Tersangka Kasus Frekuensi

Inilah Bantahan dari Indosat-IM2

AM
Oleh Ahmad Munjin
Minggu 06 Januari 2013
share
inilah.com

INILAH.COM, Jakarta - President Director Indosat memberikan bantahan berkenaan penetapan PT Indosat Tbk (Indosat) dan PT Indosat Mega Media (IM2) sebagai tersangka dalam kasus dugaan pelanggaran penggunaan frekuensi.

President Director and Chief Operating Officer Indosat, Alexander Rusli menyatakan, sampai hari ini, Indosat dan IM2 belum menerima informasi resmi terkait penetapan sebagai tersangka dalam kasus dugaan pelanggaran penggunaan frekuensi 2.1 GHz.

"Kami akan mengirim surat kepada Kejaksaan Agung pada awal minggu ini untuk meminta informasi tentang hal ini," kata Rusli dalam siaran persnya yang diterima INILAH.COM, Minggu (6/1/2013).

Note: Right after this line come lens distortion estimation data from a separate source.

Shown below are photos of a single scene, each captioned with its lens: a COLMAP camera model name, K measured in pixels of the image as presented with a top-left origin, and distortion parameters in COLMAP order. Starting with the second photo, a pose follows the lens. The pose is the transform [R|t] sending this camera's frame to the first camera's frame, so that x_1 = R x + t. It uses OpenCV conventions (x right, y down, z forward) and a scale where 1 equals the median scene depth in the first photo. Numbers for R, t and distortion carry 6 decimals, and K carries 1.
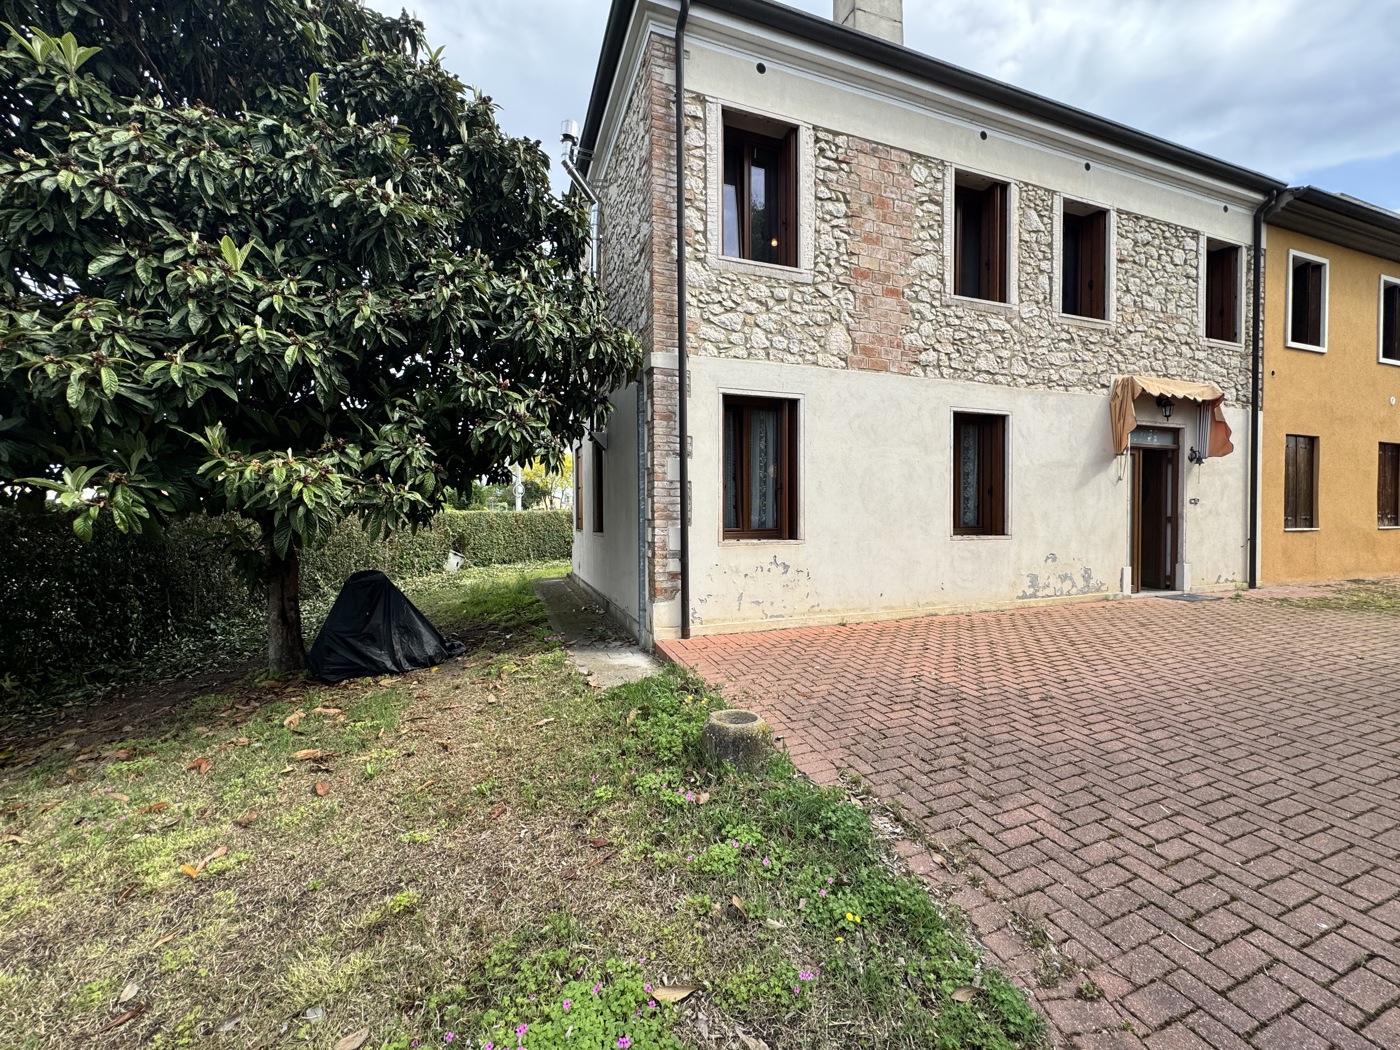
lens RADIAL K [[555.8, 0, 694.6], [0, 555.8, 521.5], [0, 0, 1]] dist [-0.001785, 0.000284]
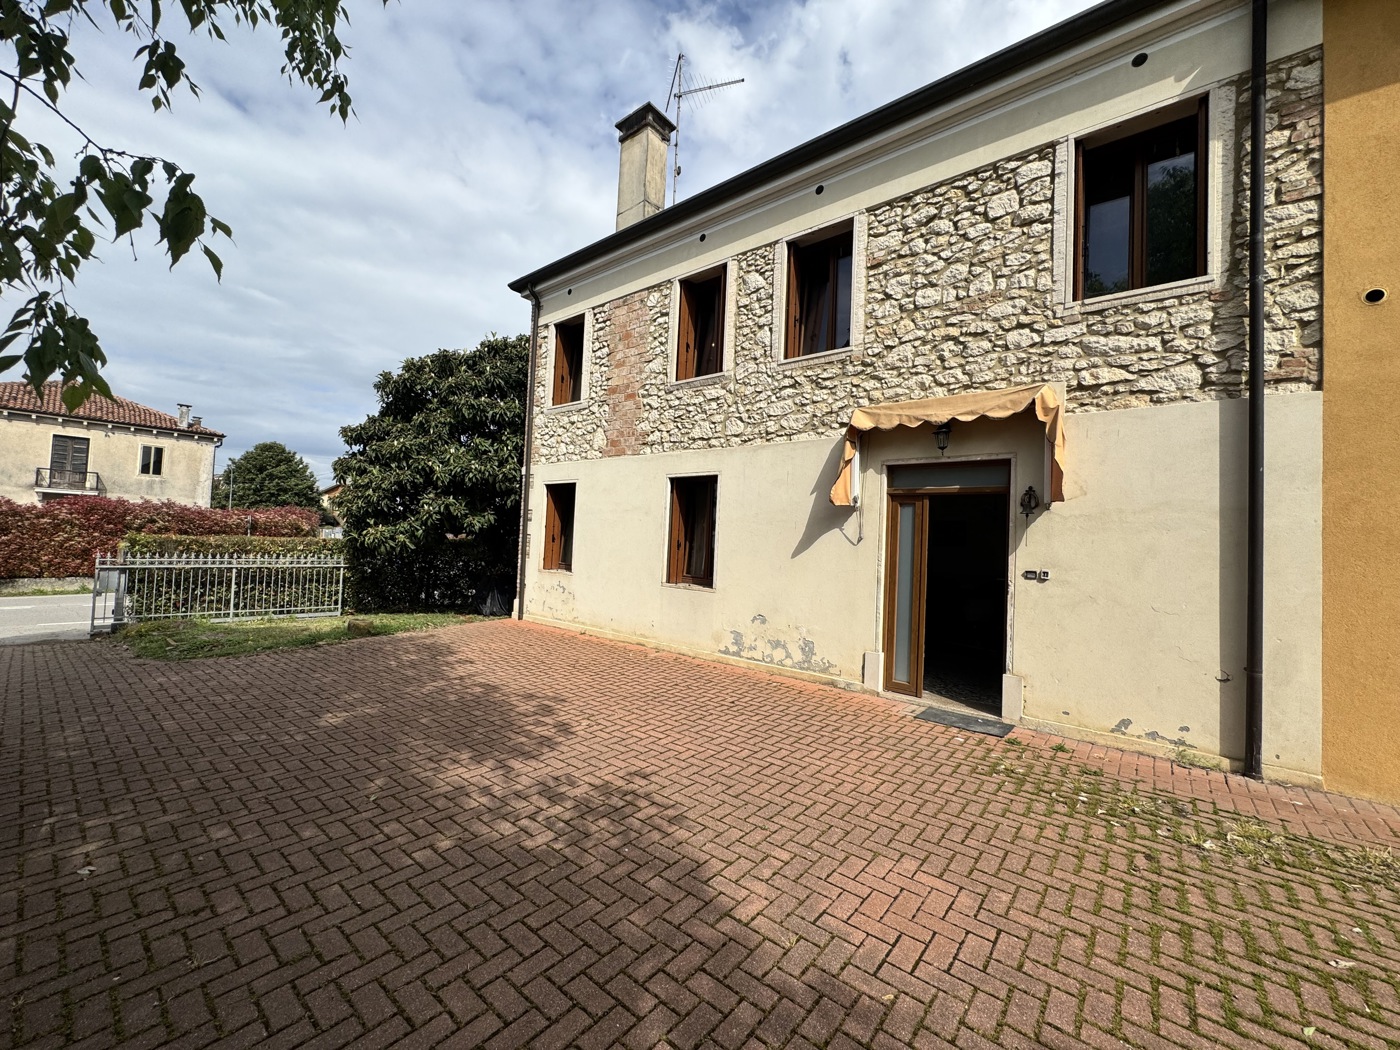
lens RADIAL K [[555.8, 0, 700.2], [0, 555.8, 523.1], [0, 0, 1]] dist [-0.001785, 0.000284]
pose [[0.505391, -0.004519, -0.862878, 1.469331], [-0.062153, 0.997198, -0.041626, -0.053766], [0.860649, 0.074667, 0.503695, 0.445406]]
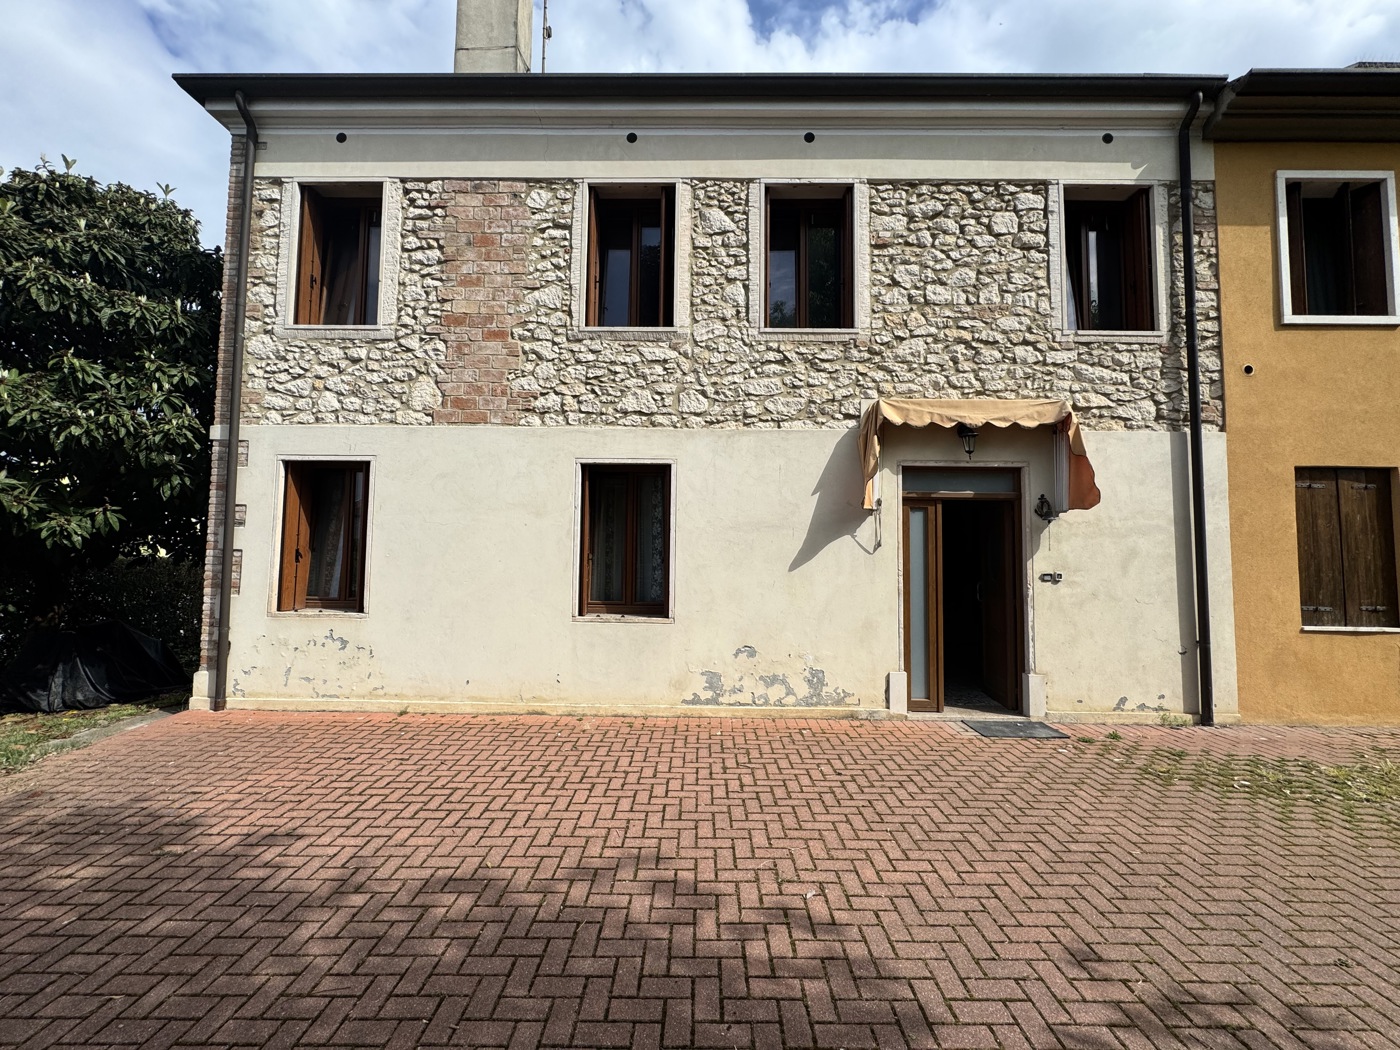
lens RADIAL K [[555.8, 0, 700.7], [0, 555.8, 523.2], [0, 0, 1]] dist [-0.001785, 0.000284]
pose [[0.933921, -0.006124, -0.357426, 0.889634], [-0.021893, 0.996996, -0.074288, -0.050649], [0.356807, 0.077205, 0.930982, 0.289571]]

Dia menyatakan, dugaan penyalahgunaan frekuensi radio 2.1 GHz adalah tidak benar. "Kerjasama Indosat dan IM2 dalam penggunaan jaringan bergerak seluler (wireless) pada pita frekuensi radio 2.1 GHz oleh IM2 adalah untuk menyediakan layanan internet IM2," tandas dia.

IM2 adalah Penyelenggara Jasa Akses Internet yang masuk dalam kategori Penyelenggara Jasa Telekomunikasi sebagaimana dimaksud dengan Pasal 1 butir 14 UU 36/1999. "Sebagai Penyelenggara Jasa Telekomunikasi, IM2 menggunakan Jaringan Telekomunikasi milik Penyelenggara Telekomunikasi sebagaimana diamanahkan oleh Pasal 9 ayat (2) UU 36/1999 jo Pasal 13 PP 52/2000 jo Pasal 5 KM 21/2001," papar dia.

Rusli menegaskan, kerjasama Indosat dan IM2 adalah kerjasama yang sah secara hukum sebagaimana telah dijelaskan oleh Menteri Komunikasi dan Informatika dalam Surat No. 65/M.Kominfo/02/2012 tanggal 24 Februari 2012.

"Dalam surat tersebut, Menteri juga telah menjelaskan bahwa Indosat dan IM2 telah memenuhi seluruh kewajiban pembayaran kepada negara dan tidak ada kewajiban IM2 untuk membayar biaya frekuensi sehubungan dengan kerjasamanya dengan Indosat," ungkap dia.

Rusli menejelaskan, izin penggunaan frekuensi radio 2.1 GHz telah diberikan kepada Indosat. Berdasarkan izin tersebut, Indosat membangun dan mengoperasikan jaringan telekomunikasi di frekuensi radio tersebut serta telah memenuhi seluruh kewajiban pembayaran Pendapatan Negara Bukan Pajak (PNBP) kepada Negara berupa yaitu, Upfront Fee Spektrum (hanya dibayarkan pada tahun pertama), Biaya Hak Penggunaan Frekuensi, Biaya Hak Penyelenggaraan Telekomunikasi, dan kontribusi Universal Service Obligation (USO).

Adapun sebagai penyedia jasa layanan internet, lanjut dia, IM2 menggunakan jaringan telekomunikasi Indosat (bukan menggunakan bersama spektrum frekuensi) di mana penggunaan jaringan telekomunikasi oleh penyelenggara jasa layanan internet adalah sesuai dengan ketentuan UU Telekomunikasi.

Alexander Rusli menambahkan, Indosat sudah memenuhi kewajiban pembayaran lisensi 2.1 GHz kepada Pemerintah sesuai yang dipersyaratkan oleh peraturan yang berlaku. "Sebagai perusahaan publik, Indosat selalu berkomitmen untuk patuh dan mengikuti semua ketentuan dan peraturan yang berlaku, sebagai implementasi Tata Kelola Perusahaan Yang Baik (Good Corporate Governance)," ujarnya.

Sejak kasus ini dimulai, regulator telekomunikasi Indonesia dan komunitas telekomunikasi Indonesia telah memberi dukungan penuh kepada Indosat dan IM2 yang dinyatakan dalam berbagai media dan kesempatan.